We took the risk and went for the check. They all REALLY wanted to go for this ride.  The ladies at the stables were all very friendly and sarcastic.  My signature (such as it is) on the waivers for liability garnered much chuckling. They totally understood when I said 'prior service' as apparently most of their husbands were military as well.

Yeah. Waivers of liability.  Apparently (though totally unsurprisingly) some people get stupid and the stables don't want to get sued.  One boy (about 10 iirc) leaped off his horse about halfway through the hour long ride.  About 30-40 min in, I understood maybe why he did.

At this point it's even more hot and humid.  We go out to the lot and are given the instructions to wait until told what to do. We are assigned horses.  Line up, and are helped up.
CinC: Dusty , the lead
5P: Tar   , a mellow one good for little kids
4PA: Nicky, more spirited.
Me: Martha, stubborn old nag, also the biggest in the lot.
4PB: Gumby, a mellow big'gun.


 Some pushing and shoving got my non-bendy legs and gut up onto the horse. This is the last time I'll be smiling for at least an hour.

Then we head off onto the trail at a casual saunter.  The horses have done this a million times and know exactly where to go.  4PA kept up a constant chatter that the ladies guiding had a blast w/.  Took some photos but didn't have the camera on 'sport' setting so most came out blurry. I did get a couple of clear pics and a 5 min video which I won't be uploading since it's over 400mb. About 30-40 min in, I started to hurt. Then I started to really hurt.  Of course I wasn't going to stop everyone and just dealt w/ it. 

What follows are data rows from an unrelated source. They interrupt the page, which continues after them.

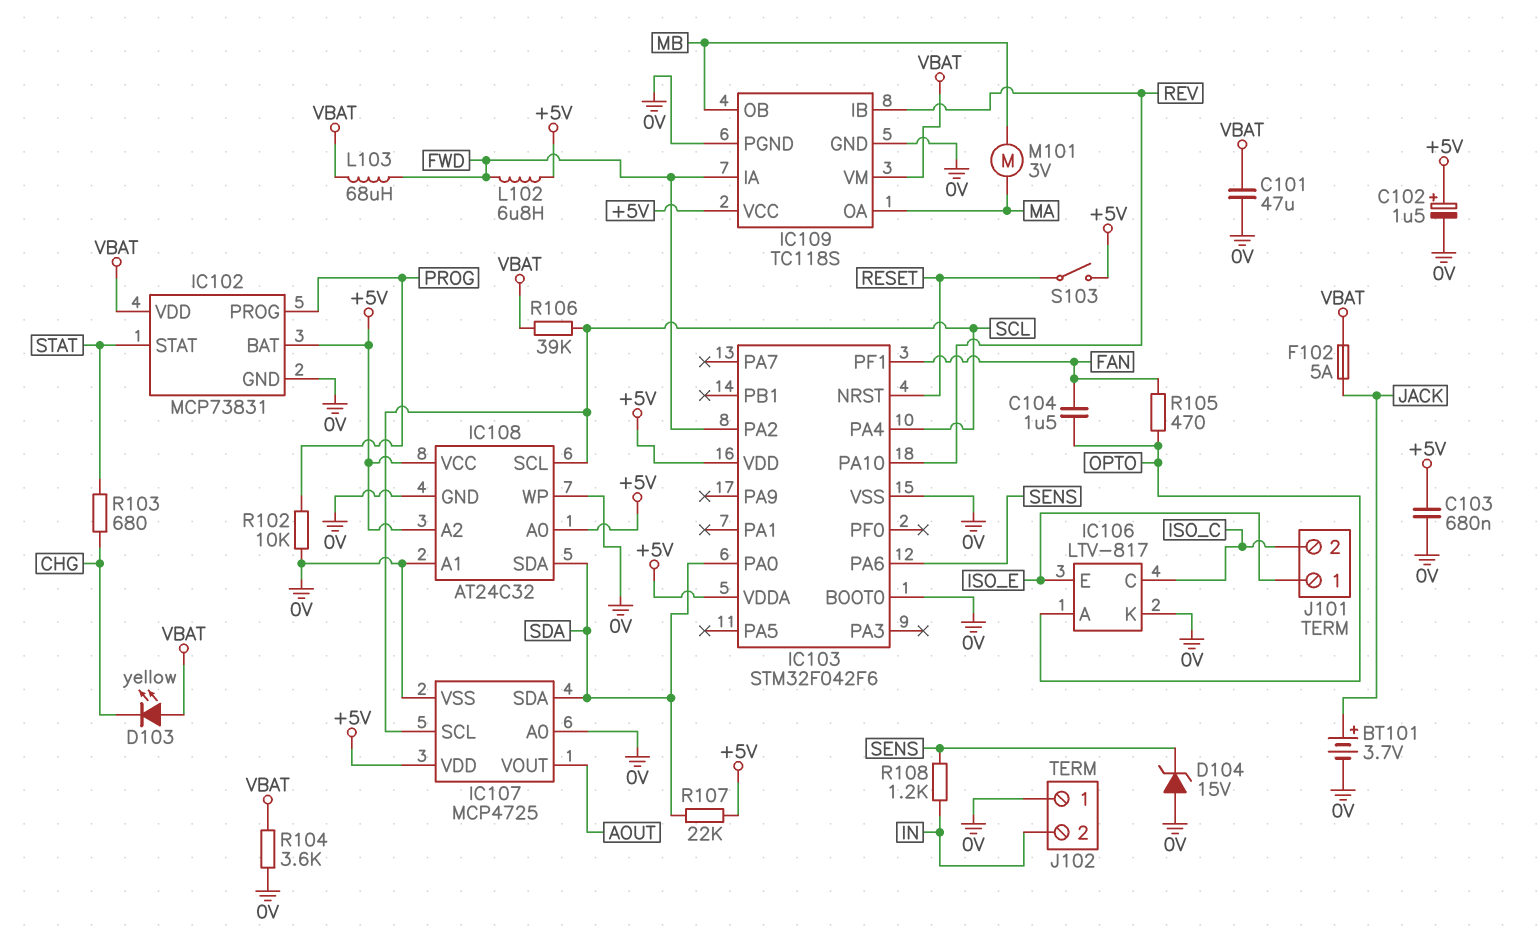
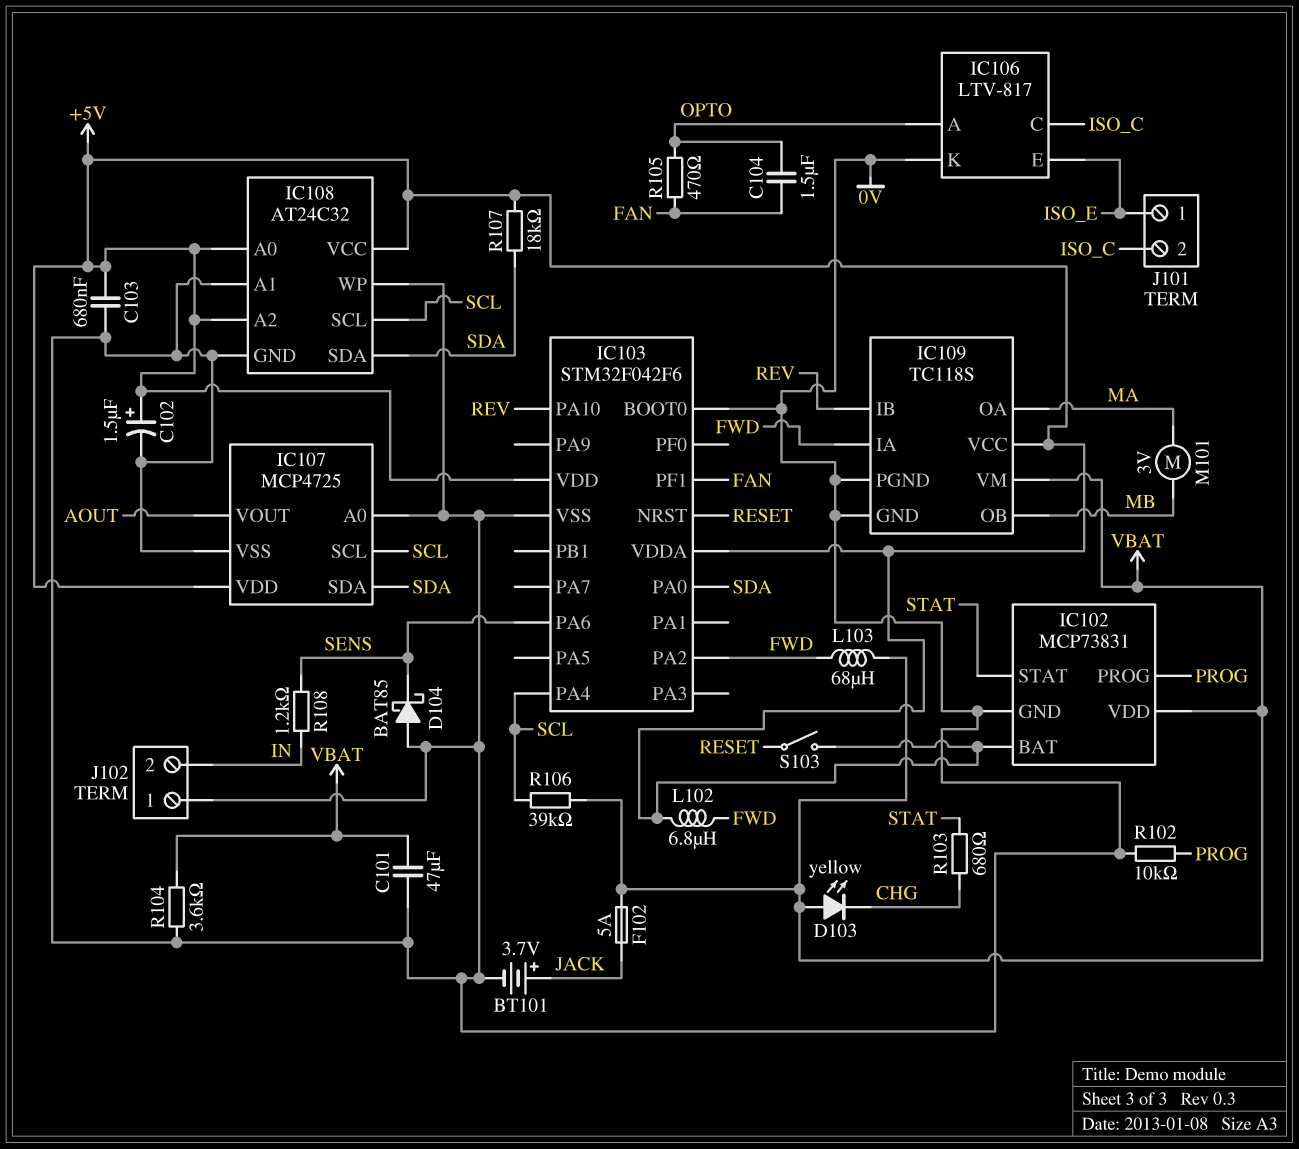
D104: zener 15V (A 0V, K SENS) -> schottky BAT85 (A 0V, K SENS)
R107: 22k (+5V, SDA) -> 18k (+5V, SDA)

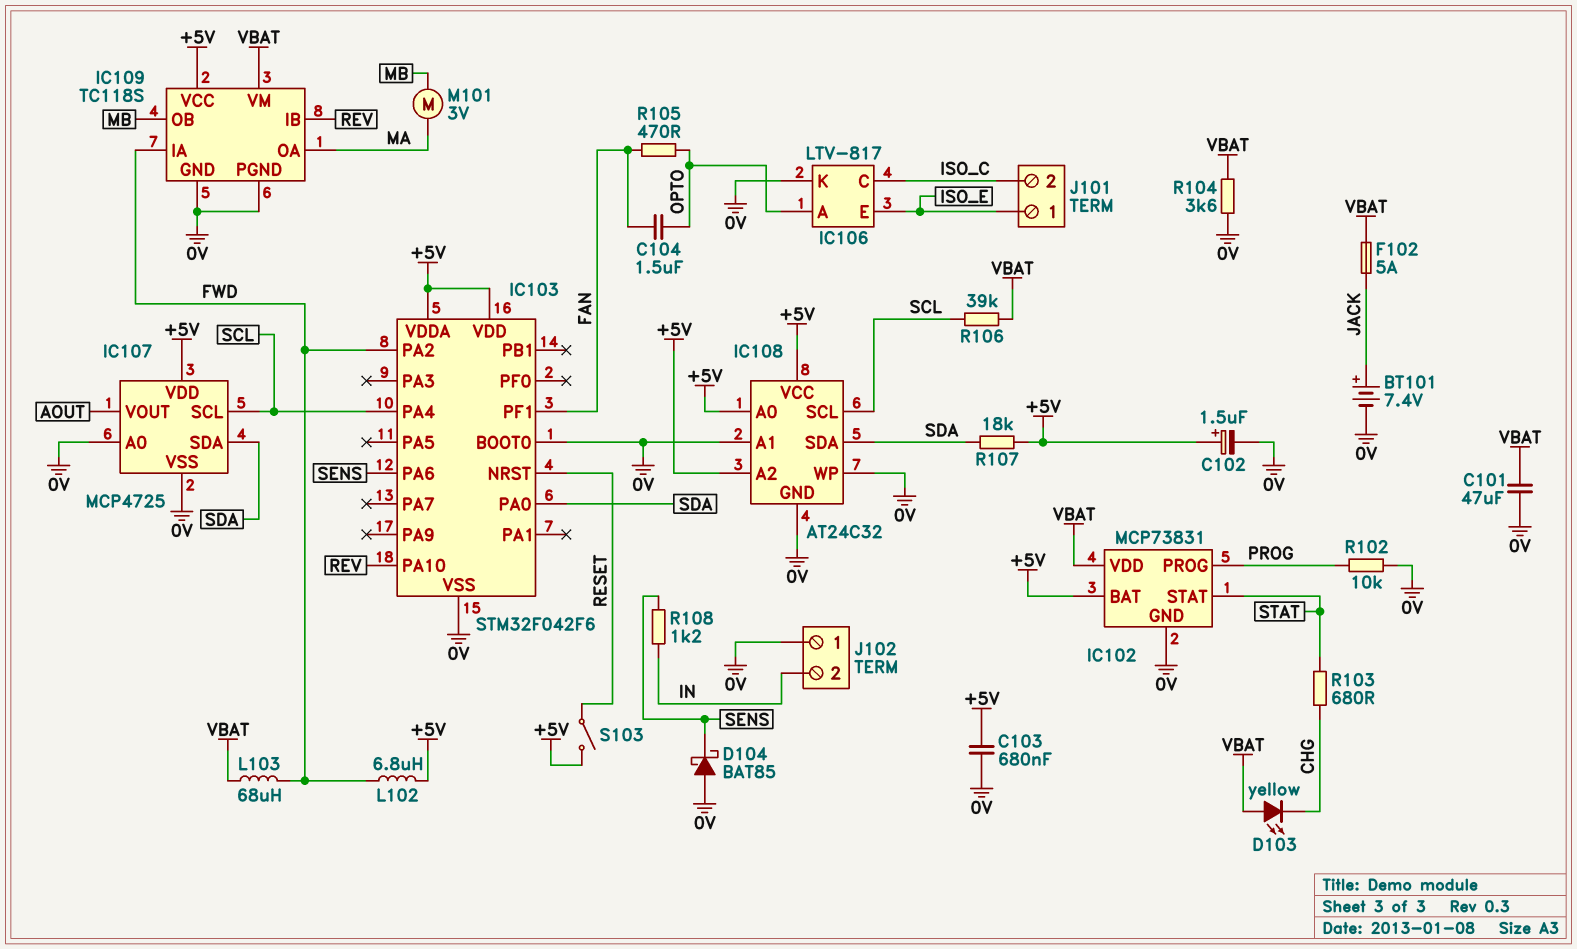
BT101: 3.7V (plus JACK, minus 0V) -> 7.4V (plus JACK, minus 0V)

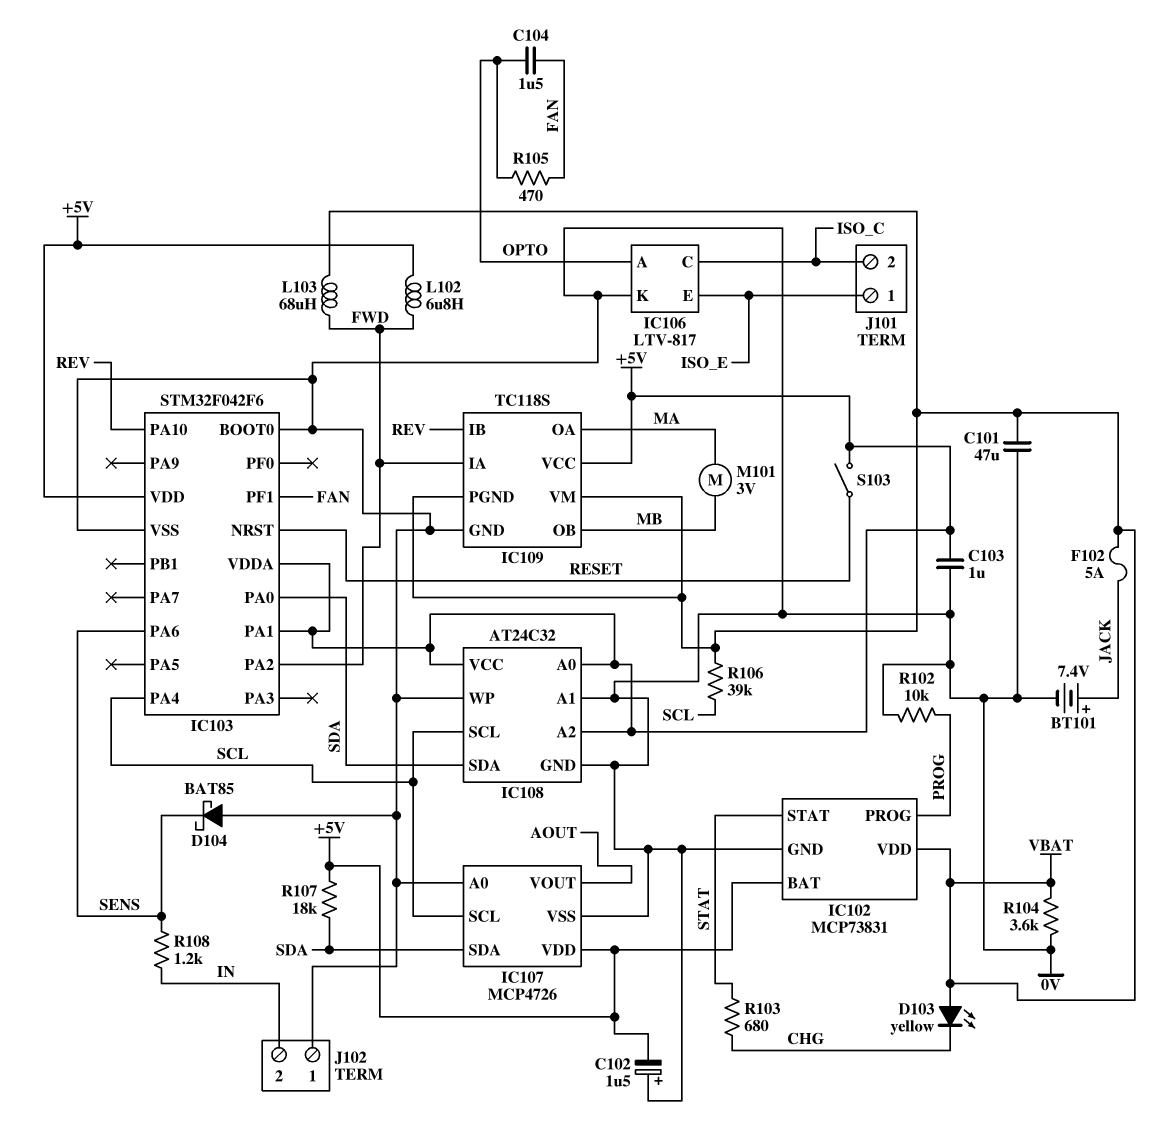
C102: 1.5uF (plus +5V, minus 0V) -> 1.5uF (plus 0V, minus +5V)
C103: 680nF (+5V, 0V) -> 1uF (+5V, 0V)
IC103 pin PA1: none -> +5V
IC107: MCP4725 -> MCP4726
IC109 pin PGND: 0V -> VBAT

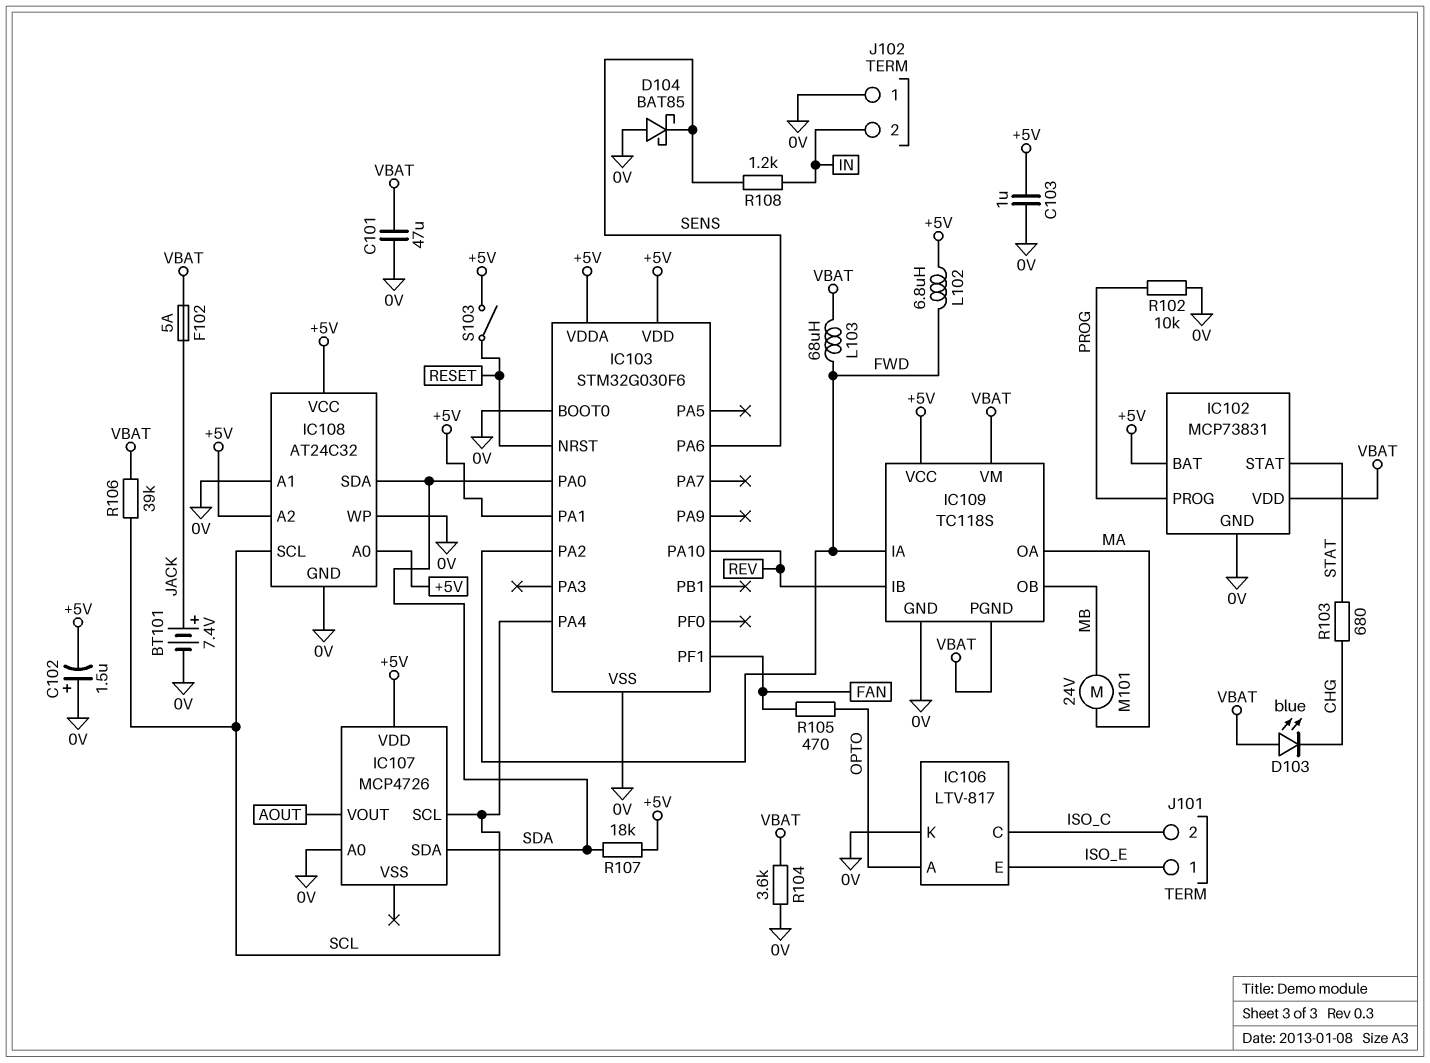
C104: 1.5uF (FAN, OPTO) -> none
D103: LED yellow (A VBAT, K CHG) -> LED blue (A VBAT, K CHG)
IC103: STM32F042F6 -> STM32G030F6
IC107 pin VSS: 0V -> none
M101: motor 3V (MA, MB) -> motor 24V (MA, MB)

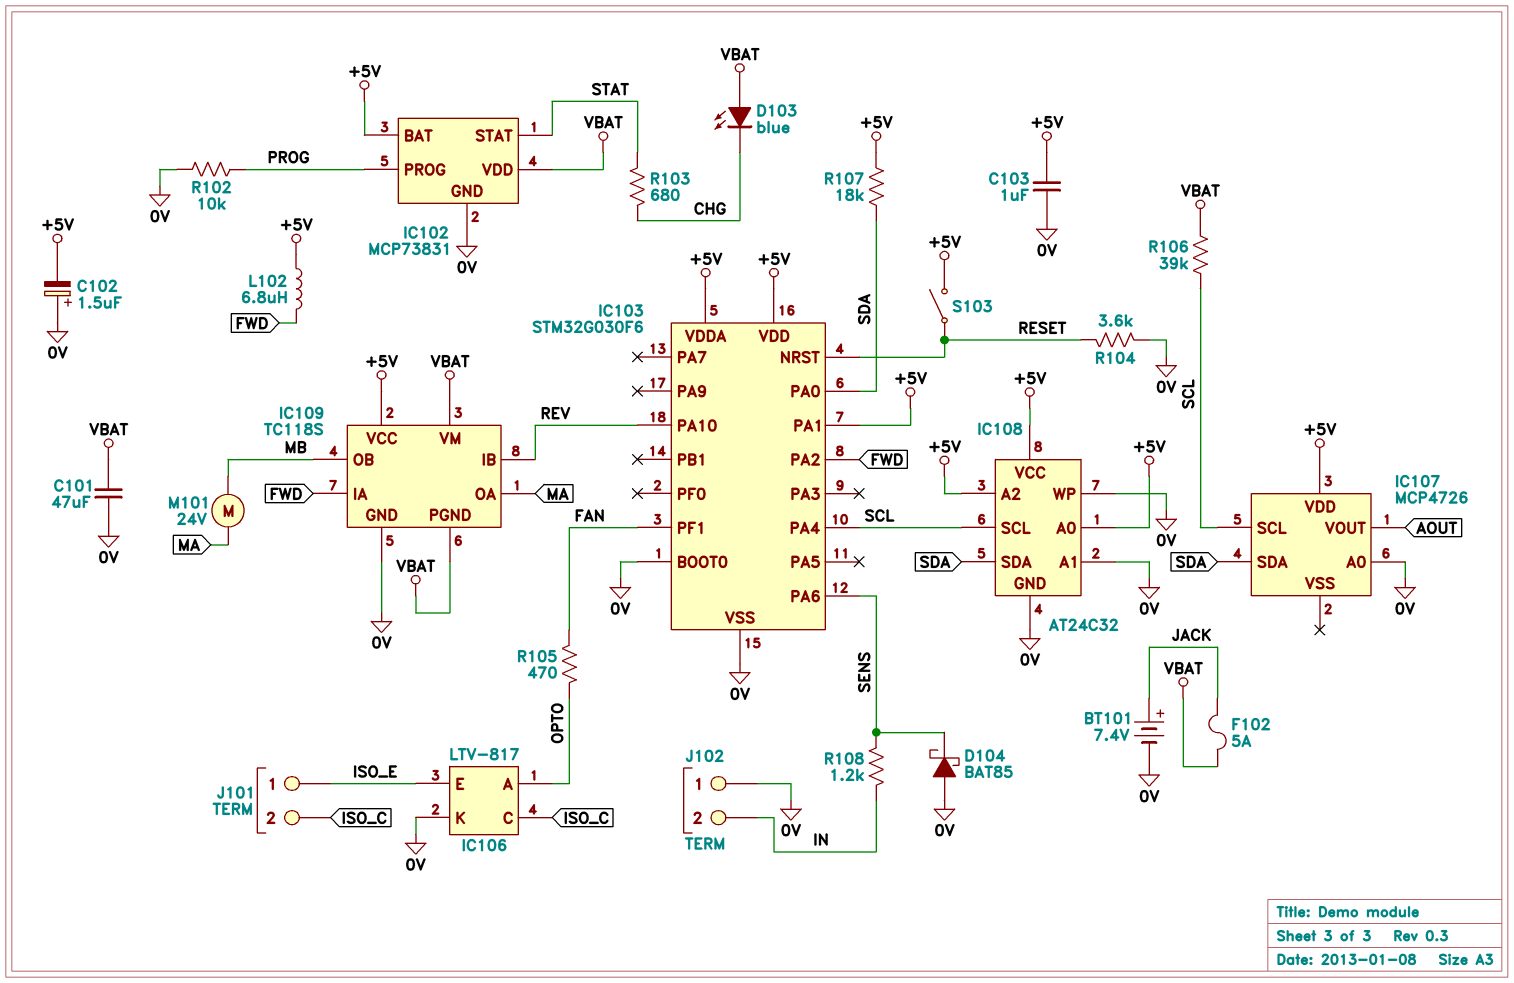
L103: 68uH (FWD, VBAT) -> none
R104: 3.6k (0V, VBAT) -> 3.6k (0V, RESET)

 So we get back to the lot and the stupid nag I was on refused to go back to her spot.  Apparently she has a habit of doing that.  One of the ladies took her by the halter and got her over there then helped me off, my leg WAY up in the air in the process.  Again, I don't bend that much.  After I got off the horse, that's when the fun began (sarcasm emoji).

Everything turned white. For all intents and purposes, this is what things looked like to me.

I'm guessing a mix of the heat and all the blood rushing to different places after being restricted in the saddle.  Took me a bit to walk back to the van and get my head clear with some A/C and a couple of cool drinks.  This was the rest of the family's favorite part of the trip. Next time I'll pass.

After my vision returned to normal and things stopped spinning, we took a trip to Crawsfordsville about a half hour away for some ice and a few odds and ends.  More Gatorade, a little coffeemaker, some utensils.  The usual kind of supply trip.  And we saw clouds.  Not the nice, white, fluffy kind but nasty dark grey ones moving w/ a vengeance right towards the campground.  By the time we got back, it had started drizzling.  Then it started raining.  Then rained some more.  We sequestered ourselves in the tent hoping that it wouldn't last forever and we'ld be able to cook out and continue our evening.  It lasted about 2 hrs so we all took naps, read, and chatted.  The tent itself did quite well.  A few tiny damp spots right by tight seams but overall kept the rain out. Not bad for a medium quality buy.

The result of my Ho Chi Min's on a 'Very Rugged' trail.

While we were all relaxing, my legs decided to start cramping up.  I experienced the same thing way back when in Navy boot camp in Orlando so I knew it was from salt/mineral loss during the days.  It hurt so bad but I couldn't stop laughing.  CinC looked at me like I was crazy.  You could actually see the muscles straining in my calves and thighs.

When the rain eased up, I went to the camp office and looked at the weather radar.  It showed it was supposed to be clear.  As I was walking back to the campsite, it started raining again.  This went on and off for a bit as more rain kept appearing over and around us. Finally decided to call grilling dogs and we drove back to Rocksville for BK again (a group decision).  It continued to rain on and off for the next few hours. When it got darker though, it cleared up a bit and we lit up the campfire to finish off the marshmellows and tell more stories.

We hit the sleeping bags sometime after 11pm.  4PA started a giggling fit that infected everyone else.  Other than that, the night was relatively quiet.

Tomorrow is up in the air. Severe thunderstorms are predicted.  We'll play it by ear.